• Activity A:
Please copy everything from "This is a phase" down to "hypothesis is < 40%." in the nab-paclitaxel study summary, swapping "intravenously" for "by intravenous infusion".
• Activity B:
In the nab-paclitaxel study summary, what was the median overall survival?

=== Page extract ===

This is a phase II study for patients > 70 years of age with progression on a non-taxane 1[st] line doublet. Nab-paclitaxel 100mg/m is administered intravenously, 3/4 weeks per cycle until progressive disease or intolerance. The primary endpoint is occurrence of ≥grade 3 treatment-related toxicities after 6 cycles or within 3 weeks if early treatment discontinuation occurred. Null hypothesis is a rate of 60% and alternative hypothesis is < 40%.
As of June 2016, 35/42 patients started treatment, and 31 completed. Median age is 75 (range 70 to 83). 51.4% are female. 8.6% have PS0, 68.6% PS1 and 22.9% PS2. 82.9% have adenocarcinoma, 14.3% SqCC, and 2.9% adenosquamous. 5.7% had EGFR, 28.6% kRAS. 33 patients had one prior treatment and 2 also received nivolumab. Of the 31 patients off treatment, median cycles received was 3 (range 1-22). 11/30 (37%) experienced the primary endpoint. When expanded to >=grade 3 toxicity at any time, this rose to 43% (13/30). The most common ≥G3 toxicities at any time point were fatigue (6/30), peripheral sensory neuropathy (4/30) and neutropenia (3/30). RR was 21% (1CR, 5PR, 16SD and 7PD of 29 patients evaluable). With a median FU of ongoing survivors (n=9) of 7.8 months, median progression free survival (PFS) was 5.2 months and median overall survival (OS) was 10.1 months. Figure 1
These results demonstrate efficacy and safety of nab-paclitaxel for the 2[nd] line treatment of NSCLC in elderly patients and provide prospective data to support the treatment of fit elderly in 2[nd] line. Updated PFS, OS, geriatric assessment and quality of life data will be presented.

=== Listed records ===

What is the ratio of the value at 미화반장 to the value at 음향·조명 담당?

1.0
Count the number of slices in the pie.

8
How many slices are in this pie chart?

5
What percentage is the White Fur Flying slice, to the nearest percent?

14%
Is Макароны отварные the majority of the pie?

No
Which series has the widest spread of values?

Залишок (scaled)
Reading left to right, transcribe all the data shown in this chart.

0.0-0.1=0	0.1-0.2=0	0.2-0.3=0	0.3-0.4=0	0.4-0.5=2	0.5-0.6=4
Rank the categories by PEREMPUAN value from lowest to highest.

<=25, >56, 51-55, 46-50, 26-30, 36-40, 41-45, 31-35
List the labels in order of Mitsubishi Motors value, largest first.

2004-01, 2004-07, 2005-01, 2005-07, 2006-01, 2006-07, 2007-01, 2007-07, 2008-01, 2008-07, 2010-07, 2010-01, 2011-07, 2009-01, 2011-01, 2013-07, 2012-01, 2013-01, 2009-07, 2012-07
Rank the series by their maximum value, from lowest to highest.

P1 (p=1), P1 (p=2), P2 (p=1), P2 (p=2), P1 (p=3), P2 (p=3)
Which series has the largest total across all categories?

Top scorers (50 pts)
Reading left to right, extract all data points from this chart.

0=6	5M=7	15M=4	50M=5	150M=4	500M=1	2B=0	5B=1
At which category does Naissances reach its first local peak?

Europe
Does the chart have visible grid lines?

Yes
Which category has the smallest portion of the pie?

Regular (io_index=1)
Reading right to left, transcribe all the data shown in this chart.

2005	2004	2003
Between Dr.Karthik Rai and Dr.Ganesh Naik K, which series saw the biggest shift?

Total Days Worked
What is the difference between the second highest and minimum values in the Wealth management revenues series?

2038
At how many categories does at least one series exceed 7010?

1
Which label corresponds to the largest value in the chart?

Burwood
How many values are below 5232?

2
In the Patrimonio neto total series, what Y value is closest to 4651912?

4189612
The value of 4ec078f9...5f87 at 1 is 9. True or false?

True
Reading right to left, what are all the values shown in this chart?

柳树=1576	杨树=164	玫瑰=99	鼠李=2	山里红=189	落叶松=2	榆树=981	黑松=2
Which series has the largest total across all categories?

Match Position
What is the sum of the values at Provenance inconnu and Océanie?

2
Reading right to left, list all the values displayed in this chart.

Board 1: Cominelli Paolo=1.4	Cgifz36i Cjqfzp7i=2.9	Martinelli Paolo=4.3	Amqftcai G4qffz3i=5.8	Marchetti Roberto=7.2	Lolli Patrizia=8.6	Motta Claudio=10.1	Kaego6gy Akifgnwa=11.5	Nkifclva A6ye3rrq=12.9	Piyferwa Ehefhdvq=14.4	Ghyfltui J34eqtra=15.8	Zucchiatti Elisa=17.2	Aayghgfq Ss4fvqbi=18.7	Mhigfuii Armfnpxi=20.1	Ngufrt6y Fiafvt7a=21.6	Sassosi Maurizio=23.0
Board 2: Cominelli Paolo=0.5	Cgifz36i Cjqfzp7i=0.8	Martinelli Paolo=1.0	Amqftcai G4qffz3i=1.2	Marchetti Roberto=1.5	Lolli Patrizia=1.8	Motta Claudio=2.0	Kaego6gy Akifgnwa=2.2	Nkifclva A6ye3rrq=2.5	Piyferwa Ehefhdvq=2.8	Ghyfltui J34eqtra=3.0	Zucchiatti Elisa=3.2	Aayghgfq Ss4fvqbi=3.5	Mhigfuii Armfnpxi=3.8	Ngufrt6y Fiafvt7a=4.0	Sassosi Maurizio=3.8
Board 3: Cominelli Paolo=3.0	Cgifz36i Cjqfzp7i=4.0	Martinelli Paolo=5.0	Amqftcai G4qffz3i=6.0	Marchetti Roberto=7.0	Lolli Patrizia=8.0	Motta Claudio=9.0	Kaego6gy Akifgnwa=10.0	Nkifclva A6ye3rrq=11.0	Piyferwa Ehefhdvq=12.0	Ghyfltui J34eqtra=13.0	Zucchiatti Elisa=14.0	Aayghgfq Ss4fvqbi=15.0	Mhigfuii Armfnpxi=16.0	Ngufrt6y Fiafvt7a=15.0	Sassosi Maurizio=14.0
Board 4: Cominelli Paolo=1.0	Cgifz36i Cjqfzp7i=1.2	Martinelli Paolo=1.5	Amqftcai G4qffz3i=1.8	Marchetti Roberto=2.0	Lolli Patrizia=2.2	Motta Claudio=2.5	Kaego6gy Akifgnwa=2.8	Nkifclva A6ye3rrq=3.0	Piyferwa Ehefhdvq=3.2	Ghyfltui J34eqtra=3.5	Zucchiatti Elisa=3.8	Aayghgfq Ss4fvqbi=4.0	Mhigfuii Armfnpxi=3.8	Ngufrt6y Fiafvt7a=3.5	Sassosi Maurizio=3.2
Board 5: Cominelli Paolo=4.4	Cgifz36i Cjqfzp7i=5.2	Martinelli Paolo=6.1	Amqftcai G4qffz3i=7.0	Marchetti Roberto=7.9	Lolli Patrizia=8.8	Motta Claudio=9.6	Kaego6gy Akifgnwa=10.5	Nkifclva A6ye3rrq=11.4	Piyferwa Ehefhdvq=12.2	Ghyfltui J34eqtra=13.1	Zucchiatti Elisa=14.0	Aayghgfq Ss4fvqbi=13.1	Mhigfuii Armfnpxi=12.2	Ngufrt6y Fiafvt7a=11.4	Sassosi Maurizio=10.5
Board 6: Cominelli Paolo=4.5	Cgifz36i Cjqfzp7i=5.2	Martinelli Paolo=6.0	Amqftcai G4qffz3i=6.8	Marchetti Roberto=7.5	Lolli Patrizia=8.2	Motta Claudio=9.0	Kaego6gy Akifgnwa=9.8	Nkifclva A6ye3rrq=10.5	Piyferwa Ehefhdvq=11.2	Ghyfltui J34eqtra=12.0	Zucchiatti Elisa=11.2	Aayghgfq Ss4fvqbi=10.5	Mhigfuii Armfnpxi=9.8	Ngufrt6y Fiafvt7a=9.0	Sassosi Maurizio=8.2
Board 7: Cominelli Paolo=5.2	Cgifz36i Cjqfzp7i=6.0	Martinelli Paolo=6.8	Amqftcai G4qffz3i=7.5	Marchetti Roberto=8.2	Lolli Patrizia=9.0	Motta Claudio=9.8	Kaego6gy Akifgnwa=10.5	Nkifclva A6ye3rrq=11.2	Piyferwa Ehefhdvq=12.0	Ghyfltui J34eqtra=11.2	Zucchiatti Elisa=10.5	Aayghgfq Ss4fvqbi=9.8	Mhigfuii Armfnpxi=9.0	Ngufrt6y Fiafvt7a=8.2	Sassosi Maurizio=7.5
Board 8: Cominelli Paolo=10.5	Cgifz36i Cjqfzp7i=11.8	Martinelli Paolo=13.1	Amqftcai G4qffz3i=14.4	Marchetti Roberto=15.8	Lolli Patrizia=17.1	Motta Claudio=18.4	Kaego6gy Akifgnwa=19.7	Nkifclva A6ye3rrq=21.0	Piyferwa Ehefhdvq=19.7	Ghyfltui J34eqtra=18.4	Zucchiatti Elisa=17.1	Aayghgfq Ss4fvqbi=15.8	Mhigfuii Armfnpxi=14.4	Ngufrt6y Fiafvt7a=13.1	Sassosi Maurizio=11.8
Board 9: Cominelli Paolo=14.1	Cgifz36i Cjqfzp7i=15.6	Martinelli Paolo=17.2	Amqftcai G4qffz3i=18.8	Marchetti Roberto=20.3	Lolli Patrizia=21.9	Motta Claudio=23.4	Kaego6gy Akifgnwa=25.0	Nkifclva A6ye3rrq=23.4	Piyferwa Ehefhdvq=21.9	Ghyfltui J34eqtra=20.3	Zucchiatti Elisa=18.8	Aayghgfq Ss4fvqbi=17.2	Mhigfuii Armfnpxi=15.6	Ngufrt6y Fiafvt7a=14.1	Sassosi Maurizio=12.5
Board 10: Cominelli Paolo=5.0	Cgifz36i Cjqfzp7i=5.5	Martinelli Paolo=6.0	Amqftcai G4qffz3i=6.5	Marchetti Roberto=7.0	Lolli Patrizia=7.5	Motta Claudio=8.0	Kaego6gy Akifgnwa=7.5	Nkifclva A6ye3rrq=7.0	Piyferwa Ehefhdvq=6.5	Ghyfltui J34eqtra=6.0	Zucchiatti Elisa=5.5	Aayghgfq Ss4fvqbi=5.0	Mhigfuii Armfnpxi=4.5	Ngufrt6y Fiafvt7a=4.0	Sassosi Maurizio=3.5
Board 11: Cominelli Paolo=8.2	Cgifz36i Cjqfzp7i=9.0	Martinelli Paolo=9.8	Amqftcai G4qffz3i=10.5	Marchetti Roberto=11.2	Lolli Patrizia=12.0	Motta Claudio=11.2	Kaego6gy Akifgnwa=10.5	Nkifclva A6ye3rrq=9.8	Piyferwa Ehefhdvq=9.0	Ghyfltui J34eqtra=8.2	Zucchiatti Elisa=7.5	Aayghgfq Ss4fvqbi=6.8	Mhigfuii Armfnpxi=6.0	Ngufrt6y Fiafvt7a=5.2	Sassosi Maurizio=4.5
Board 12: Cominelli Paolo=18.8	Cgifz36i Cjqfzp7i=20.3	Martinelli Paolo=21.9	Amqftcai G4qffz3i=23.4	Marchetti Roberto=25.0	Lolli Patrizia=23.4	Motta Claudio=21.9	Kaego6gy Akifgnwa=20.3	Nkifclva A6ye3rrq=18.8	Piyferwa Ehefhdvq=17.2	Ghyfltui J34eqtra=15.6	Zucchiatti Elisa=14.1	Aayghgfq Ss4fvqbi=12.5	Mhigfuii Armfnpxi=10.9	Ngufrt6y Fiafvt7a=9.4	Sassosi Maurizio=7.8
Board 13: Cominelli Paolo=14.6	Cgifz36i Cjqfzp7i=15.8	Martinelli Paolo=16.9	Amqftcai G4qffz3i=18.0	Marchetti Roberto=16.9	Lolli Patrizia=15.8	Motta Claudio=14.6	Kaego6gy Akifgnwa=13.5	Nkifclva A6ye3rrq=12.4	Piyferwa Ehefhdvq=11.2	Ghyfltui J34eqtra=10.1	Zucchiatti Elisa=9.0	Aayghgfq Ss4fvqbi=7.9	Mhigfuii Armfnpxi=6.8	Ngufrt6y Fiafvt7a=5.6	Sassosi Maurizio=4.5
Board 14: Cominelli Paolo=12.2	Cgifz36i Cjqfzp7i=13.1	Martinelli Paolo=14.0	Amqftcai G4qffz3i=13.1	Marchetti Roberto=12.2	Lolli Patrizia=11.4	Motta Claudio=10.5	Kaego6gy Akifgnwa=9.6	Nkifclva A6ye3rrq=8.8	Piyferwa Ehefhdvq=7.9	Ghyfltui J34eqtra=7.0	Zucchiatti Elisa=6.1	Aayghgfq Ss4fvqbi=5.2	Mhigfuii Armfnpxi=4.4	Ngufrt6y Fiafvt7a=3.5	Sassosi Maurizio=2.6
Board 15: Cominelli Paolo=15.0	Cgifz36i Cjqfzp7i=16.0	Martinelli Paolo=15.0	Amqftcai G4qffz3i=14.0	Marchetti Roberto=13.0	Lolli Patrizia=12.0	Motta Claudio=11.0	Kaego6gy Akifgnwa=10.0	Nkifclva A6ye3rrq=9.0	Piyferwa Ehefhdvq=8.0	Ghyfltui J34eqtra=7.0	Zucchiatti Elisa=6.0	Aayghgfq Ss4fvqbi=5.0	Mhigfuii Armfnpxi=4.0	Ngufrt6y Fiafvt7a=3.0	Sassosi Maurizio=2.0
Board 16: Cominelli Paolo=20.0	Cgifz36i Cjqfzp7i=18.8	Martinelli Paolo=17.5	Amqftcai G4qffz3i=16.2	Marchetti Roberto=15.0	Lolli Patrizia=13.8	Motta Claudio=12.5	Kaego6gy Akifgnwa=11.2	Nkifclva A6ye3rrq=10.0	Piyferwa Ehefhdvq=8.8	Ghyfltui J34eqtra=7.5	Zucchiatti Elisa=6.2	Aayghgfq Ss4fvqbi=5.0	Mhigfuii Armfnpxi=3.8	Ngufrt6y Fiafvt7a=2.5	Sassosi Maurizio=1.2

===

• Response area A:
This is a phase II study for patients > 70 years of age with progression on a non-taxane 1[st] line doublet. Nab-paclitaxel 100mg/m is administered by intravenous infusion, 3/4 weeks per cycle until progressive disease or intolerance. The primary endpoint is occurrence of ≥grade 3 treatment-related toxicities after 6 cycles or within 3 weeks if early treatment discontinuation occurred. Null hypothesis is a rate of 60% and alternative hypothesis is < 40%.

• Response area B:
10.1 months